Records excerpted from a collection
________________________
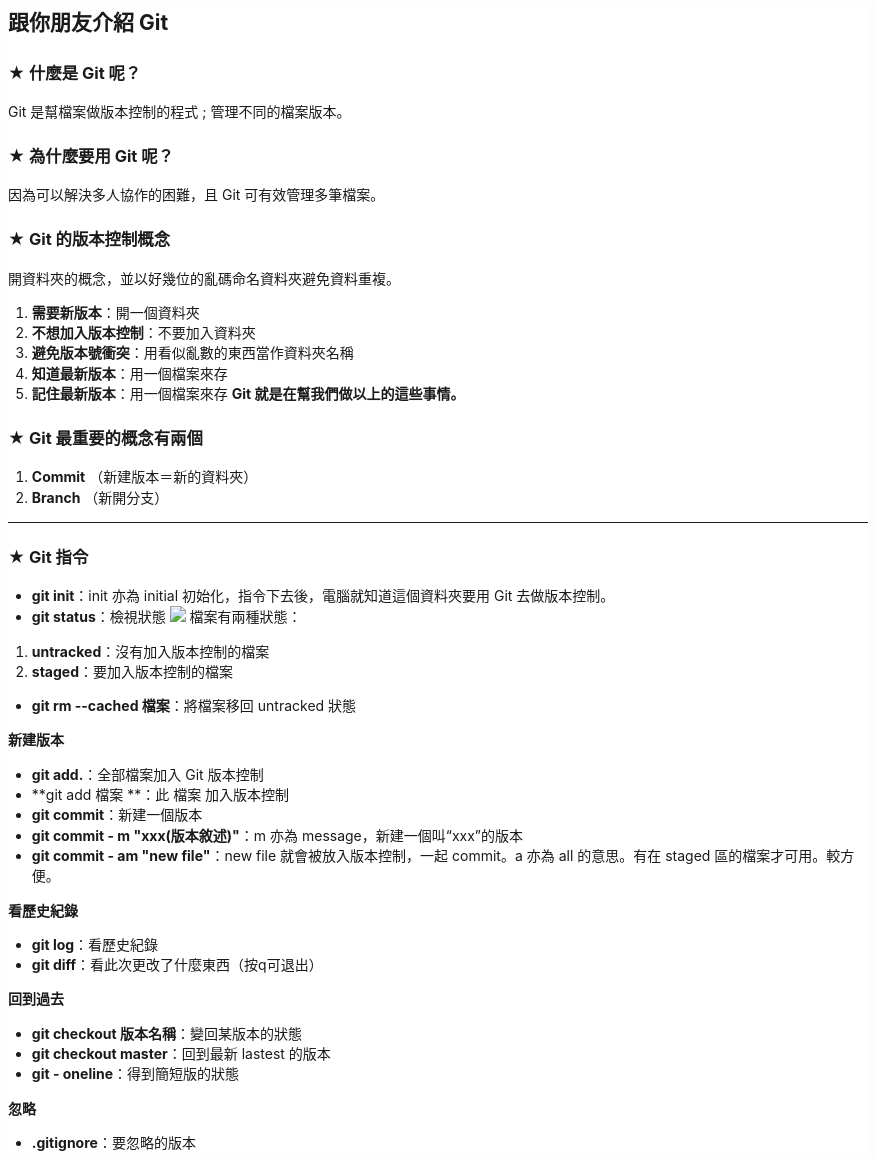 ## 跟你朋友介紹 Git

### ★ 什麼是 Git 呢？
Git 是幫檔案做版本控制的程式 ; 管理不同的檔案版本。

### ★ 為什麼要用 Git 呢？
因為可以解決多人協作的困難，且 Git 可有效管理多筆檔案。

### ★ Git 的版本控制概念
開資料夾的概念，並以好幾位的亂碼命名資料夾避免資料重複。
1. **需要新版本**：開一個資料夾
2. **不想加入版本控制**：不要加入資料夾
3. **避免版本號衝突**：用看似亂數的東西當作資料夾名稱
4. **知道最新版本**：用一個檔案來存
5. **記住最新版本**：用一個檔案來存
**Git 就是在幫我們做以上的這些事情。**

### ★ Git 最重要的概念有兩個
1. **Commit** （新建版本＝新的資料夾）
2. **Branch** （新開分支）

***

### ★ Git 指令
- **git init**：init 亦為 initial 初始化，指令下去後，電腦就知道這個資料夾要用 Git 去做版本控制。
- **git status**：檢視狀態
![](https://static.coderbridge.com/img/YYLu1118/c0fafce88ee24bf99e44d755277b2b5d.png)
檔案有兩種狀態：
1. **untracked**：沒有加入版本控制的檔案
2. **staged**：要加入版本控制的檔案
- **git rm --cached 檔案**：將檔案移回 untracked 狀態

**新建版本**
- **git add.**：全部檔案加入 Git 版本控制
- **git add 檔案 **：此 檔案 加入版本控制
- **git commit**：新建一個版本
- **git commit - m "xxx(版本敘述)"**：m 亦為 message，新建一個叫“xxx”的版本
- **git commit - am "new file"**：new file 就會被放入版本控制，一起 commit。a 亦為 all 的意思。有在 staged 區的檔案才可用。較方便。

**看歷史紀錄**
- **git log**：看歷史紀錄
- **git diff**：看此次更改了什麼東西（按q可退出）

**回到過去**
- **git checkout 版本名稱**：變回某版本的狀態
- **git checkout master**：回到最新 lastest 的版本
- **git - oneline**：得到簡短版的狀態

**忽略** 
- **.gitignore**：要忽略的版本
________________________
Directions for this task
Filter the entries above down to the lines that contain the word "untracked".

Output of the exercise
1. **untracked**：沒有加入版本控制的檔案
- **git rm --cached 檔案**：將檔案移回 untracked 狀態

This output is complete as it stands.